Please start at the first line of the records beneath and quote each line exactly, ending with the line containing "Популяция таких животных, как".

******

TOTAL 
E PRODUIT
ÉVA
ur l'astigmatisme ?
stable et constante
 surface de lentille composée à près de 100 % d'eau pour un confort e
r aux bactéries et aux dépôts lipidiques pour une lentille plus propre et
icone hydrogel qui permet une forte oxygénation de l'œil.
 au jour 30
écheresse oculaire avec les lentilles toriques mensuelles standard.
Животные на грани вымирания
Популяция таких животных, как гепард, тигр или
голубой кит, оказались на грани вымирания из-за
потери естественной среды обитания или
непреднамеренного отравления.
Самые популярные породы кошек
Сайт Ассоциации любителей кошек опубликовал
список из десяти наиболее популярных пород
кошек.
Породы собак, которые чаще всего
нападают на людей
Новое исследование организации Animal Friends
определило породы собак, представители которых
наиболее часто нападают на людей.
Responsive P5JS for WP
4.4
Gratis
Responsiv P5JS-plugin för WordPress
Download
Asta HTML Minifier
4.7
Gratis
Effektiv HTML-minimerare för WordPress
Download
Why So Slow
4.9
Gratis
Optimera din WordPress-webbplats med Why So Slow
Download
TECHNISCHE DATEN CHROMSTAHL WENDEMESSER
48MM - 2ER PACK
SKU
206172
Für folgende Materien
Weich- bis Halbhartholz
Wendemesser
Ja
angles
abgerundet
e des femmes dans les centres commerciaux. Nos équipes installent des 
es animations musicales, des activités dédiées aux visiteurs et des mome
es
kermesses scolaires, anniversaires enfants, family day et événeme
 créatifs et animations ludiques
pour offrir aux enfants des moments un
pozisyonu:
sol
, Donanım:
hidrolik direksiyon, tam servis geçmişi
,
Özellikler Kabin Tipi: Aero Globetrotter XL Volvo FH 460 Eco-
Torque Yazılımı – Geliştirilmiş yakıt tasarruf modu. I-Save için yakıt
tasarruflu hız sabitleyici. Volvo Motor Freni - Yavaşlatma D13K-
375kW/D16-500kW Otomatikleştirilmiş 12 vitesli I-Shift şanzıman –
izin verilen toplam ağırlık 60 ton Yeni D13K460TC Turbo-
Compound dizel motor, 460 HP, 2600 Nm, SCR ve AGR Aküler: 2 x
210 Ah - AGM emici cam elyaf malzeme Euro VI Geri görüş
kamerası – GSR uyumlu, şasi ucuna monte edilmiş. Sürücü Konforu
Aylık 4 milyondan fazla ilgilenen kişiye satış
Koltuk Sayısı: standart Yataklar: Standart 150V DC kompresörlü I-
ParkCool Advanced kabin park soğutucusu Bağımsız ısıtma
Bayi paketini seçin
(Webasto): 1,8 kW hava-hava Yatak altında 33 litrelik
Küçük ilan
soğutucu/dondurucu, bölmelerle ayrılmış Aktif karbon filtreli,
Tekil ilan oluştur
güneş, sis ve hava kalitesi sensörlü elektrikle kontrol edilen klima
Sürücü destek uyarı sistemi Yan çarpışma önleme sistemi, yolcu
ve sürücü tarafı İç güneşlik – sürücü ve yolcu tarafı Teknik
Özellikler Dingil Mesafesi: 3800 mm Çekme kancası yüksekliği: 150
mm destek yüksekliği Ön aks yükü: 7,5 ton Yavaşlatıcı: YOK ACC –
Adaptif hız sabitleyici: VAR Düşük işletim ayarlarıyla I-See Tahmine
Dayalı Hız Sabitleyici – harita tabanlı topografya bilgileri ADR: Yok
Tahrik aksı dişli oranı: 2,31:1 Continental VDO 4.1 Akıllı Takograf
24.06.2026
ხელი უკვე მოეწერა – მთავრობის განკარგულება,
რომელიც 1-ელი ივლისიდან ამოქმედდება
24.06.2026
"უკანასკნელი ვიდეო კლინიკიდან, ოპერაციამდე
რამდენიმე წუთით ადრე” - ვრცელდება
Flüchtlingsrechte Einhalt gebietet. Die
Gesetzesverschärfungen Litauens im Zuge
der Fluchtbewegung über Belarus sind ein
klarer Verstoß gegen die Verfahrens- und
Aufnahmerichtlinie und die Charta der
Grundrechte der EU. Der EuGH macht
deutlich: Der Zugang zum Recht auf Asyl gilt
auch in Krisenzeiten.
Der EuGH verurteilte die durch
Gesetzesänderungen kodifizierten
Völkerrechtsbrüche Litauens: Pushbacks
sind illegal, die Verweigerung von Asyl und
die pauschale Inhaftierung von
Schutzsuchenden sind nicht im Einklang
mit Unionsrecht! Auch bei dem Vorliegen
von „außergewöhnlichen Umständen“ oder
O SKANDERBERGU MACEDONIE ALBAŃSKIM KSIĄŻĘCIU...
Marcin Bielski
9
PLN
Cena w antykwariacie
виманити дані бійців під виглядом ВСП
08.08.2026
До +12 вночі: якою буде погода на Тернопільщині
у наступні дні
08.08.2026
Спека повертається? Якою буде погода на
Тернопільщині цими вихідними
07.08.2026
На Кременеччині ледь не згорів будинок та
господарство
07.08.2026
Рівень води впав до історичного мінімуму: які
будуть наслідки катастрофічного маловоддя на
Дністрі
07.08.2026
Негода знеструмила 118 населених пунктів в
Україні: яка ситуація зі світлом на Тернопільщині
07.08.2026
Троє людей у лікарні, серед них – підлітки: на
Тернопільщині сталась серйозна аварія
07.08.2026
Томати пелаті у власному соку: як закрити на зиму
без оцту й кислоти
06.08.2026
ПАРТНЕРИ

******

◆ Output of the task:
TOTAL 
E PRODUIT
ÉVA
ur l'astigmatisme ?
stable et constante
 surface de lentille composée à près de 100 % d'eau pour un confort e
r aux bactéries et aux dépôts lipidiques pour une lentille plus propre et
icone hydrogel qui permet une forte oxygénation de l'œil.
 au jour 30
écheresse oculaire avec les lentilles toriques mensuelles standard.
Животные на грани вымирания
Популяция таких животных, как гепард, тигр или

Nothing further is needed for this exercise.